Davidson Institute for Talent Development
This Tips for Parents article is from a seminar hosted by Beth Houskamp, Ph.D., who defines sensory processing issues and discusses them in regards to affect regulation.
What are Sensory Issues?
- Sensory processing issues can occur in all sensory modalities (i.e. visual, tactile, or auditory) as well as in the vestibular and proprioceptive domains. Understanding and treatment of sensory processing difficulties has primarily been the role of occupational therapists.
- A child who is oversensitive to tactile stimulation might exhibit behaviors such as pushing others away when a person gets too close or might not like wearing certain types of clothing. On the other hand, a child who is underresponsive to tactile stimulation might be observed constantly touching other people or things in his environment or might physically hurt others without fully understanding the pain he is causing.
- In addition, struggles with processing vestibular and proprioceptive stimuli can appear as gross and fine motor problems- awkwardness in running, poor posture and core body strength, difficulties with fine motor tasks, such as handwriting.

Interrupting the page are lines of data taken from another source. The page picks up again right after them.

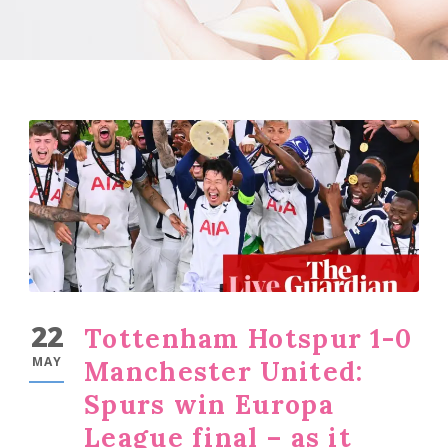
22
Tottenham Hotspur 1-0
MAY
Manchester United:
Spurs win Europa
League final – as it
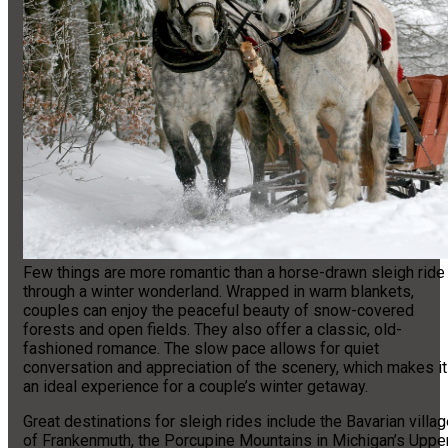
Few things are more romantic than a horse-drawn sleigh ride
through a winter wonderland. Wrapped in warm blankets,
couples can enjoy the peaceful beauty of snow-covered
forests and open fields. They also offer a classic, old-
fashioned romance. The slow pace allows for quiet
conversation and appreciation of the scenery, which makes it
an ideal experience for a couple’s winter getaway.
Great destinations for sleigh rides include the Bavarian villa
of Frankenmuth, the Porcupine Mountains in Michigan’s Uppe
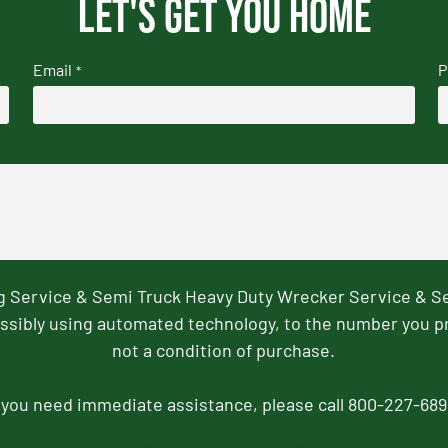
Let's get you home
Email
P
*
ng Service & Semi Truck Heavy Duty Wrecker Service & S
ssibly using automated technology, to the number you p
not a condition of purchase.
f you need immediate assistance, please call 800-227-689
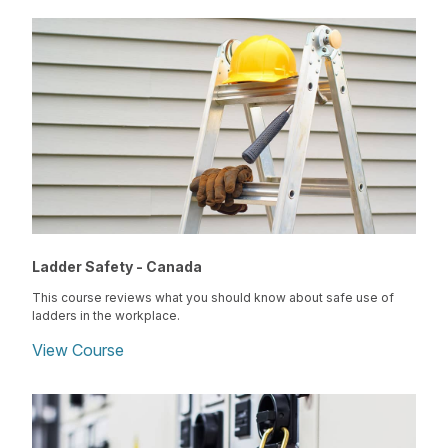
Ladder Safety - Canada
This course reviews what you should know about safe use of
ladders in the workplace.
View Course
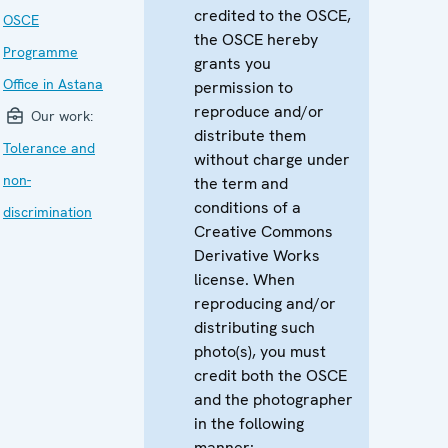
credited to the OSCE,
OSCE
the OSCE hereby
Programme
grants you
Office in Astana
permission to
reproduce and/or
Our work:
distribute them
Tolerance and
without charge under
non-
the term and
conditions of a
discrimination
Creative Commons
Derivative Works
license. When
reproducing and/or
distributing such
photo(s), you must
credit both the OSCE
and the photographer
in the following
manner:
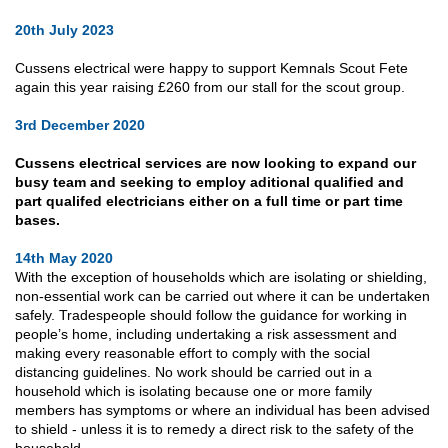
20th July 2023
Cussens electrical were happy to support Kemnals Scout Fete
again this year raising £260 from our stall for the scout group.
3rd December 2020
Cussens electrical services are now looking to expand our
busy team and seeking to employ aditional qualified and
part qualifed electricians either on a full time or part time
bases.
14th May 2020
With the exception of households which are isolating or shielding,
non-essential work can be carried out where it can be undertaken
safely. Tradespeople should follow the guidance for working in
people’s home, including undertaking a risk assessment and
making every reasonable effort to comply with the social
distancing guidelines. No work should be carried out in a
household which is isolating because one or more family
members has symptoms or where an individual has been advised
to shield - unless it is to remedy a direct risk to the safety of the
household.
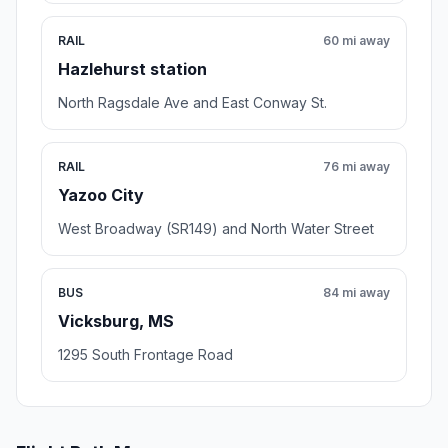
RAIL
60 mi away
Hazlehurst station
North Ragsdale Ave and East Conway St.
RAIL
76 mi away
Yazoo City
West Broadway (SR149) and North Water Street
BUS
84 mi away
Vicksburg, MS
1295 South Frontage Road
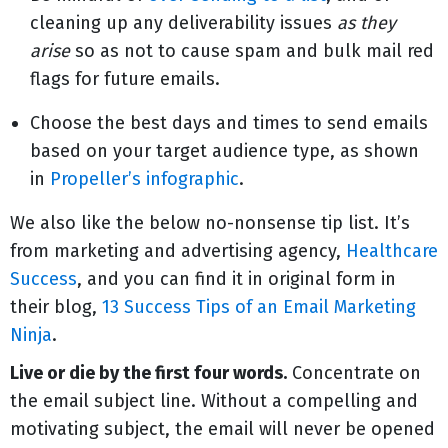
cleaning up any deliverability issues
as they
arise
so as not to cause spam and bulk mail red
flags for future emails.
Choose the best days and times to send emails
based on your target audience type, as shown
in
Propeller’s infographic
.
We also like the below no-nonsense tip list. It’s
from marketing and advertising agency,
Healthcare
Success
, and you can find it in original form in
their blog,
13 Success Tips of an Email Marketing
Ninja
.
Live or die by the first four words.
Concentrate on
the email subject line. Without a compelling and
motivating subject, the email will never be opened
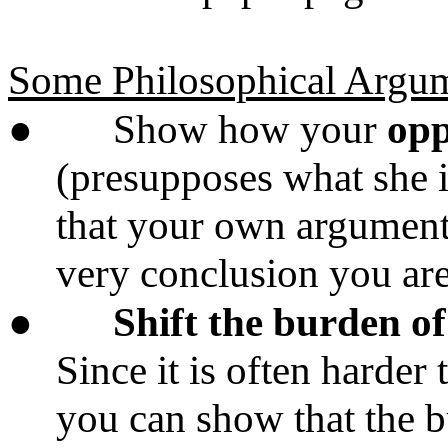
Some Philosophical Argum
●
Show how your
opp
(presupposes what she i
that your own arguments
very conclusion you are 
●
Shift the burden o
Since it is often harder 
you can show that the b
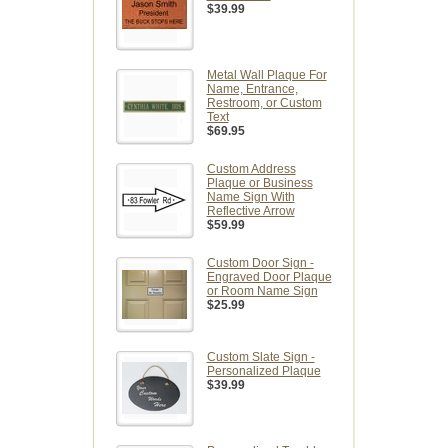
$39.99
Metal Wall Plaque For
Name, Entrance,
Restroom, or Custom
Text
$69.95
Custom Address
Plaque or Business
Name Sign With
Reflective Arrow
$59.99
Custom Door Sign -
Engraved Door Plaque
or Room Name Sign
$25.99
Custom Slate Sign -
Personalized Plaque
$39.99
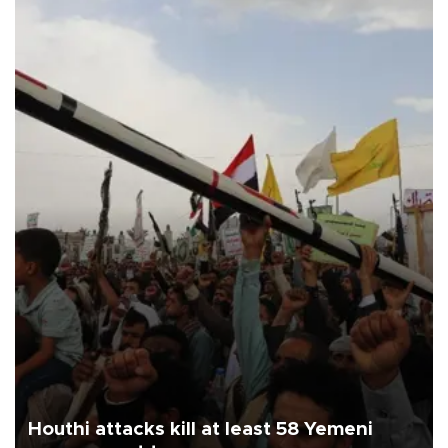
Houthi attacks kill at least 58 Yemeni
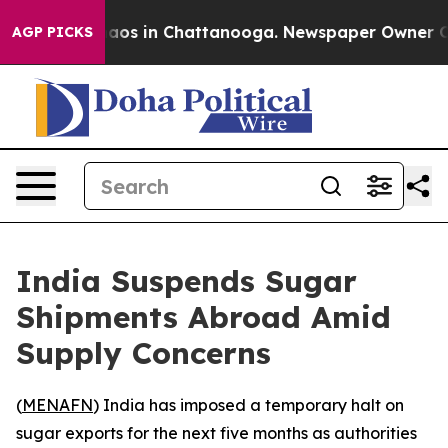
ollapse
Chaos in Chattanooga. Newspaper Owner Calls 
AGP PICKS
India Suspends Sugar
Shipments Abroad Amid
Supply Concerns
(
MENAFN
) India has imposed a temporary halt on
sugar exports for the next five months as authorities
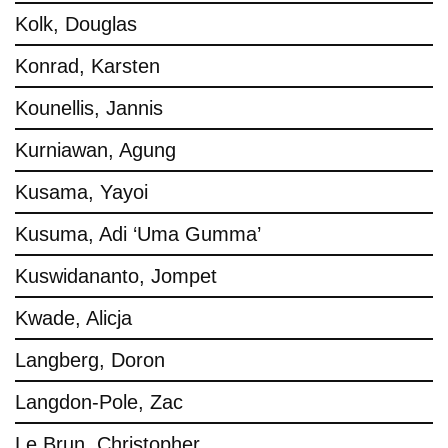
Kolk, Douglas
Konrad, Karsten
Kounellis, Jannis
Kurniawan, Agung
Kusama, Yayoi
Kusuma, Adi ‘Uma Gumma’
Kuswidananto, Jompet
Kwade, Alicja
Langberg, Doron
Langdon-Pole, Zac
Le Brun, Christopher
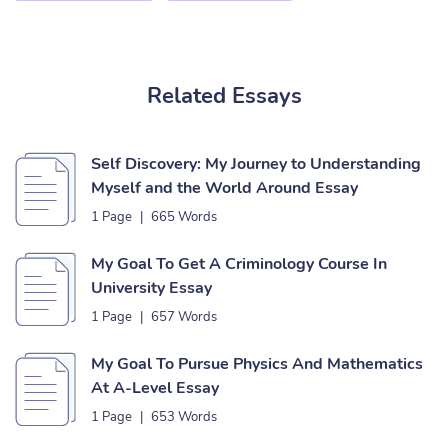
Related Essays
Self Discovery: My Journey to Understanding
Myself and the World Around Essay
1 Page
|
665 Words
My Goal To Get A Criminology Course In
University Essay
1 Page
|
657 Words
My Goal To Pursue Physics And Mathematics
At A-Level Essay
1 Page
|
653 Words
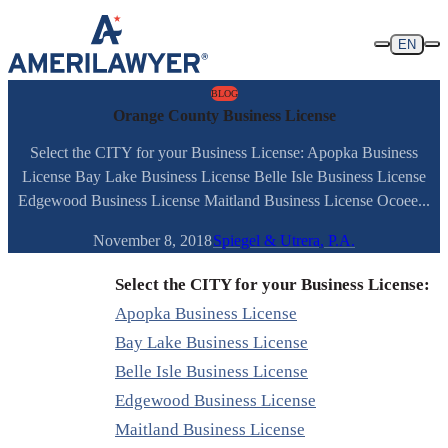
Skip to content
EN
BLOG
Orange County Business License
Select the CITY for your Business License: Apopka Business
License Bay Lake Business License Belle Isle Business License
Edgewood Business License Maitland Business License Ocoee...
November 8, 2018
Spiegel & Utrera, P.A.
Select the CITY for your Business License:
Apopka Business License
Bay Lake Business License
Belle Isle Business License
Edgewood Business License
Maitland Business License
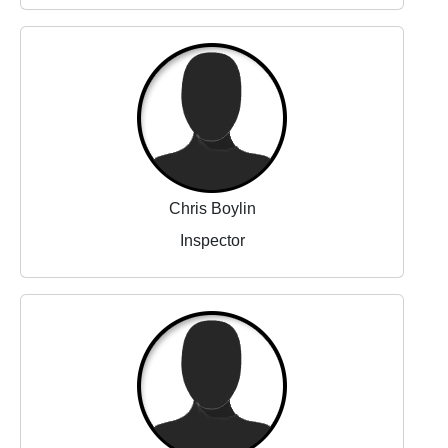
Chris Boylin
Inspector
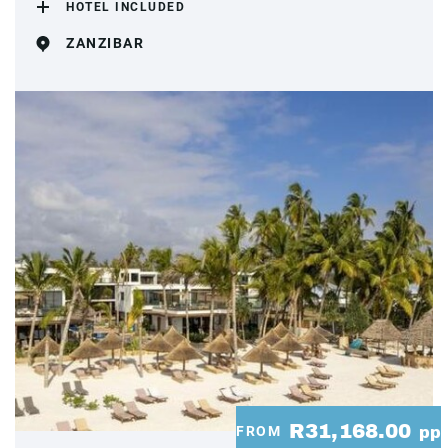
HOTEL INCLUDED
ZANZIBAR
R31,168.00
FROM
pp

- Sensory processing involves the limbic system of the brain and gifted children are born with intense limbic systems
Sensory Issues and Affect Regulation
Given that children who are intellectually gifted are born with very intense limbic systems, it makes sense that their limbic systems might get overwhelmed easily and that highly gifted children may have challenges processing intense stimulation. They may struggle with processing the stimulation coming their way and with being able to modulate the intensity of their emotional responses to the stimulation. Because their limbic systems are so intense, gifted children may actually struggle more with stimulating environments (such as loud birthday parties) than other children of the same age. These struggles processing intense sensory information may occur for a longer span of development as well, because it takes more time for the higher level executive functioning part of the brain to develop the skills to help manage the limbic system- the executive functioning areas of the brain in highly gifted kids are being given a very difficult task. And yet people often expect gifted children to handle these situations more maturely, because of their advanced intellectual abilities in other areas.
It’s important to remember that this is a developmental process and that sensory processing challenges for gifted children do often becomes less of an issue as a child gets older. In her work on asynchronous development, Linda Silverman has talked about gifted children being “out of sync” between the ages of about 3 years and 9 years of age. In terms of sensory issues, it makes some sense if we step back and consider that for an intellectually gifted child with a very intense limbic system it might actually take longer for the executive functioning areas of the brain to mature and develop enough to be able to help the very intense limbic system cope. Additionally, between the ages of 3 and 9 years of age our society expects children to be able to handle intense stimulation, in classrooms, for instance. So the gap between what children may be able to tolerate and what is expected of them can be quite large during those years. By about age 9 years, the higher level cognitive functioning is up and running to a larger degree and the gifted child can often handle environmental stress more easily. And this ability to handle environmental stress often continues to increase as the child matures.
Sensory Processing and Affect Regulation in Everyday Life
- First, it’s important just to recognize what a struggle sensory processing and its accompanying limbic system meltdowns can be. If you have a child who is having emotional “meltdowns,” they are most likely letting you know that they are having a hard time and whatever the situation they are in, it is more than they can cope with at that time.
- You can think through the situation for your child- what Ross Greene (author of The Explosive Child) calls “serving as your child’s frontal lobe.”
- Identify situations or stimulation that trigger meltdowns
- Structure things differently to approach these situations differently
- An initial step is to figure out what environmental stimuli might the child be struggling to process and to determine some basics, such as:
- are there other options for this child during this time
- are there other ways to meet the goal if it is an important one
- are there ways to work with the situation to make it less overwhelming for the child
- Referral to an occupational therapist is also appropriate for children who are struggling with sensory processing challenges.